At lunchtime on Friday, I decided to try the lane for myself to understand what an unlikely, temporary cycle lane can accomplish. In this case it's clear that the presence of a lane only accomplishes so much. A few key things will still leave riders wanting:

It’s one way only. To be specific, eastbound. I found this out the hard way, after attempting to cycle the Euston Road westbound, under the naive impression that there was now a lane for me in which to do this. Neither I nor the traffic I unexpectedly found myself sharing space with enjoyed the experience. To be fair, London’s cycling commissioner Will Norman had shared this information on Twitter, but cyclists might find themselves inadvertently mixing with multiple lanes of much, much bigger vehicles.

It radically changes in width. At times the westbound route, which is separated from the motor traffic by upright posts, is perhaps a metre and a half wide. At others, such as immediately outside Euston station, it’s shared with buses and is suddenly four or five times that. This is slightly vexing.

It’s extremely short. The publicity for the new lane said it would connect up with other cycle routes on Hampstead Road and Judd Street (where Cycleway 6, the main north-south crosstown route, meets Euston Road). That’s a distance of roughly 925m. It actually runs from Gower Street to Ossulton Street, a distance of barely 670m. Not only does the reduced length mean it doesn’t quite connect to the rest of the network, it also means that the segregated space suddenly stops:

The junction between Euston Road and Ousslston Street, where the segregated lane suddenly, unexpectedly stops. Image: Jonn Elledge.

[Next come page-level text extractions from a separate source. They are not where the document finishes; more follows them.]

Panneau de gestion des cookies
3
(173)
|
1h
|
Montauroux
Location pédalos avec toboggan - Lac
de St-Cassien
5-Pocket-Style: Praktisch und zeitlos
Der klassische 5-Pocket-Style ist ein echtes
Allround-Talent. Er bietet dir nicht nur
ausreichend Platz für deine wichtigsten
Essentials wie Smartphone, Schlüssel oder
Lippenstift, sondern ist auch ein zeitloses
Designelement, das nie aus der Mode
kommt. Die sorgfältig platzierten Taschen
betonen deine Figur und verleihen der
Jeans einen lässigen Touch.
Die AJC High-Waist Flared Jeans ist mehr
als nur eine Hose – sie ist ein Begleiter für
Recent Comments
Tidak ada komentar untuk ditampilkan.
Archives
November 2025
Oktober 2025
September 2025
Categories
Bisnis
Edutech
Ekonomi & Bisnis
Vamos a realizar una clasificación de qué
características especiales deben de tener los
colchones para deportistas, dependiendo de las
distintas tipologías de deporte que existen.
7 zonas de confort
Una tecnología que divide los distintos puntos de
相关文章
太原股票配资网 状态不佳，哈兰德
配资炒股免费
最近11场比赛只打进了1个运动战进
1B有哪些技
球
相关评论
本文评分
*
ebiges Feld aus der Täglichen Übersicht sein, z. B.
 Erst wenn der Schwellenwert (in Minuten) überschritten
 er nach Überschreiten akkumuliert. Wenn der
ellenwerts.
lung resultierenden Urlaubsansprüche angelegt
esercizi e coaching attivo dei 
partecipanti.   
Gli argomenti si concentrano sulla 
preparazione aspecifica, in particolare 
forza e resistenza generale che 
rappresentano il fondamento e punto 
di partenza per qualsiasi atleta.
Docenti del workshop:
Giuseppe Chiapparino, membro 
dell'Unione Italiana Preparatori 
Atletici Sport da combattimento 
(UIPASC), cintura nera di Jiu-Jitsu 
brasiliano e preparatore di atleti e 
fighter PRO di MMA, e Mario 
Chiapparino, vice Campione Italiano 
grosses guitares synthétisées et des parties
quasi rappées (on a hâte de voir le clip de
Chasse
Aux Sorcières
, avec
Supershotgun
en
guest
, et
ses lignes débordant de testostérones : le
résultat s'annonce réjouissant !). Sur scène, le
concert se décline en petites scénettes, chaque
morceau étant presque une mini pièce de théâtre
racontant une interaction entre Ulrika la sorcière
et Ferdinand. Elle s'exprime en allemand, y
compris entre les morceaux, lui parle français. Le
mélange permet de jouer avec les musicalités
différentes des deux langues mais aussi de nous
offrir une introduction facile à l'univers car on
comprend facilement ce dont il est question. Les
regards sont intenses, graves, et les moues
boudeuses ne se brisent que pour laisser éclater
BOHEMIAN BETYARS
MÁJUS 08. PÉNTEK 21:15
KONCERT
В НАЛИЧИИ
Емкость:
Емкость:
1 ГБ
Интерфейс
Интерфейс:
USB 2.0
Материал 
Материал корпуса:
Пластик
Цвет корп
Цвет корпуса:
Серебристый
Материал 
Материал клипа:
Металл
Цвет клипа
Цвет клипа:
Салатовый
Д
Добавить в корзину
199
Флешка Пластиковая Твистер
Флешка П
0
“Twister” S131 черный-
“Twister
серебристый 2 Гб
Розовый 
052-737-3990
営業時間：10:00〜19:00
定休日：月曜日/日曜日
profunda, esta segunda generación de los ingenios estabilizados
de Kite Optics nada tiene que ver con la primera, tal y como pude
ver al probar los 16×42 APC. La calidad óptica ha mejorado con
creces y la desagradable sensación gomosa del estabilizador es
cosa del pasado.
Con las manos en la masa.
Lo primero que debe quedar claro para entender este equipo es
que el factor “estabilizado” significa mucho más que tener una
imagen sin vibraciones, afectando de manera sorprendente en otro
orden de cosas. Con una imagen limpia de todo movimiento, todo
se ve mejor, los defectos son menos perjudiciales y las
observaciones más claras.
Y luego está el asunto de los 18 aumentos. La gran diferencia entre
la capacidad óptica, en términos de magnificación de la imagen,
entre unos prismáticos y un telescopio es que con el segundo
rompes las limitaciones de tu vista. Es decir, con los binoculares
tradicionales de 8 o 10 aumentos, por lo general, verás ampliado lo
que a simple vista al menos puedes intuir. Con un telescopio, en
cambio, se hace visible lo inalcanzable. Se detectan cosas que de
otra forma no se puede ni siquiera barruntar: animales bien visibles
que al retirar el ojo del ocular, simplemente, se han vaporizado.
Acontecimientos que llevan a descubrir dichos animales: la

It’s for these reasons, perhaps, that the new lane is not yet seeing many users. Each time I cycled the length of it I saw only a handful of other cyclists (although that did include a man cycling with a child on a seat behind him – not something one would have expected on the Euston Road of the past).

Though I hesitate to mention this because it feeds into the car lobby’s agenda, it was also striking that the westbound traffic – the side of the road which had lost a lane to bikes – was significantly more congested than the eastbound. If the lane is extended, it could, counterintuitively, help, by removing the unexpected pinch points at which three lanes of cars suddenly have to squeeze into two.

There’s a distinctly unfinished air to the project – though, to be fair, it’s early days. The eastbound lane needs to be created from scratch; the westbound extended. At that point, it would hopefully be something TfL would be keen enough to talk about that cyclists start using it in greater numbers – and drivers get the message they should avoid the Euston Road.

The obvious explanation for why TfL is going to all this trouble is that TfL is in charge of the Euston Road, and so can do what it likes there. Building cycle lanes on side nearby roads means working with the boroughs, and that’s inevitably more difficult and time consuming.

But if the long-term plan is to push cyclists via side roads anyway, it’s questionable whether all this disruption is worth it. A segregated cycle lane that stops without warning and leaves you fighting for space with three lanes of buses, lorries, and cabs is a cycle lane that’s of no use at all.